[PD] inconsistencies with lib names (was: representning classes and selectors in the wiki)

Hans-Christoph Steiner hans at eds.org
Wed Sep 19 00:31:12 CEST 2007


On Sep 18, 2007, at 9:43 AM, IOhannes m zmoelnig wrote:

> Georg Holzmann wrote:
>> Hallo!
>>
>>> as far as i have understood it, the standard library wants to  
>>> duplicate
>>> externals: e.g. an object that allows interfacing with the serial  
>>> port
>>> would be a copy of iem/comport that is named hardware/comport (or  
>>> whatever).
>>> thus it would not rely on "3rd party" externals, but on stdlib
>>> "internal" libraries. (with duplicate code and everything that  
>>> follows
>>> from it)
>>
>> As far as I undestood it the code of e.g. comport would go in this
>> standard lib (e.g. to hardware/comport) but should not duplicate the
>> code - instead the iem/comport code should be obsolete and now
>> maintained in hardware/comport.
>
> that is obviously the idea of the stdlib maintainers.
>
> nevertheless, it assumes that the auther of a certain object would
> happily give up "their" object and either maintain a stdlibized  
> version
> or withdraw from maintaining the object alltogether (and someone else
> maintains the stdlibized version)
>
> i guess, the 1st option is the one we would want to see happen.
>
> nevertheless i have some doubts: often, objects can not simply be
> "moved" into the stdlib, but they should follow some "standard" (hence
> the name!) design principles (of the interface).
> but changing the interface of an object is a heavy modification, which
> needs a lot of social competence)
> (i am pretty sure that there are lots of ideas how to make objects in
> zexy more "consistent" with other objects, however i have spend a  
> lot of
> time in designing the API (at least for some of them :-))

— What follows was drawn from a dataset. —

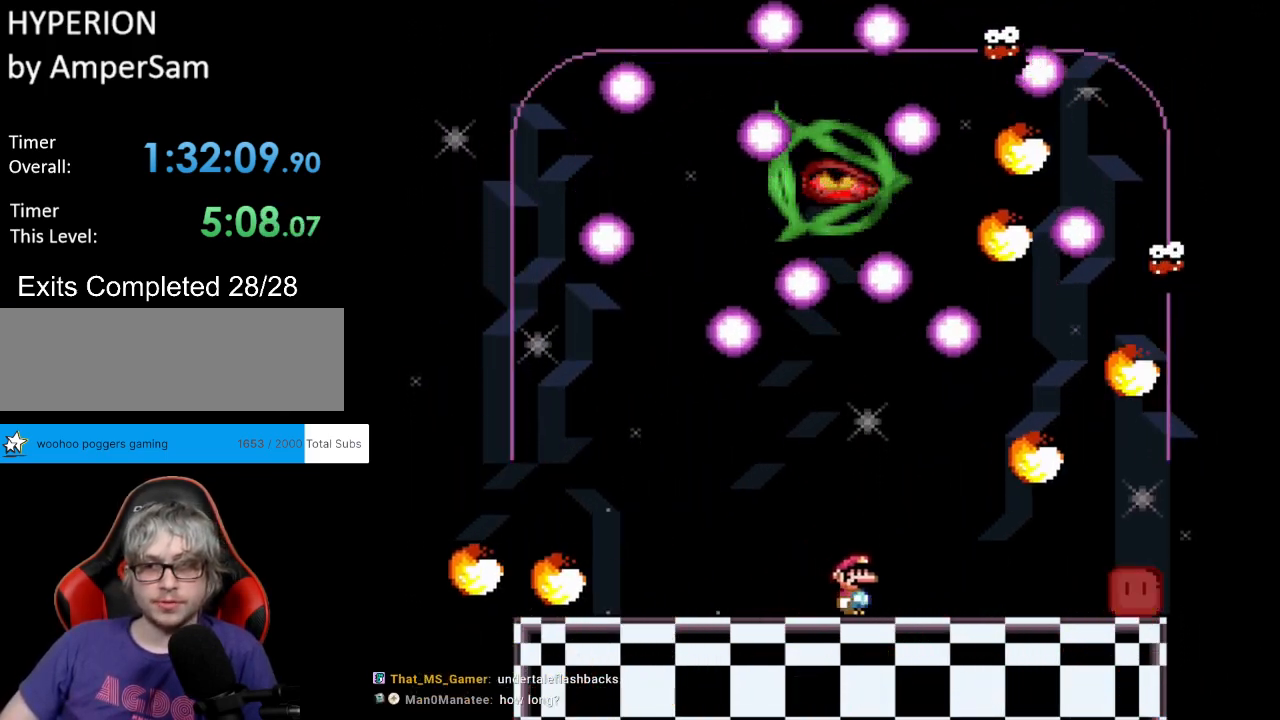
{"buttons": ["Y"], "events": [[300, "DPAD_RIGHT", "up"], [317, "DPAD_LEFT", "down"], [483, "DPAD_LEFT", "up"]]}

They key difference would be that each stdlib would have a  
standardized interface, and each objectclass would conform to that  
interface.  For example, there could be an 'io' standard lib.   
Everything in that lib would respond to [open(, [close(, etc. in the  
same way, the first inlet would behave similarly, and the first  
outlet would be the data in the form of lists, and the second outlet  
would be status info in the form of lists.

So no, I don't think we should just copy over existing code without  
change.  Instead, we should use existing code when it's useful, but  
focus on having a clean and consistent interface for each library.

Then the old "author's name" libraries, like iem, zexy, ggee, etc.  
would remain in place for backwards compatibility.


> Pd-externals are usually FLOSS.
> this gives us the technical permission to duplicate the code. it is  
> not
> necessarily a social permission.

Why use a free license then?  That just needlessly complicates  
things.  If someone doesn't want people freely using their code, then  
they should say so overtly.  Not, "my license says you can use my  
code, but if you do, then I'll get mad and work against you".

.hc

>
> mfgad.sr
> IOhannes
>
> _______________________________________________
> PD-list at iem.at mailing list
> UNSUBSCRIBE and account-management -> http://lists.puredata.info/ 
> listinfo/pd-list



------------------------------------------------------------------------ 
----

If you are not part of the solution, you are part of the problem.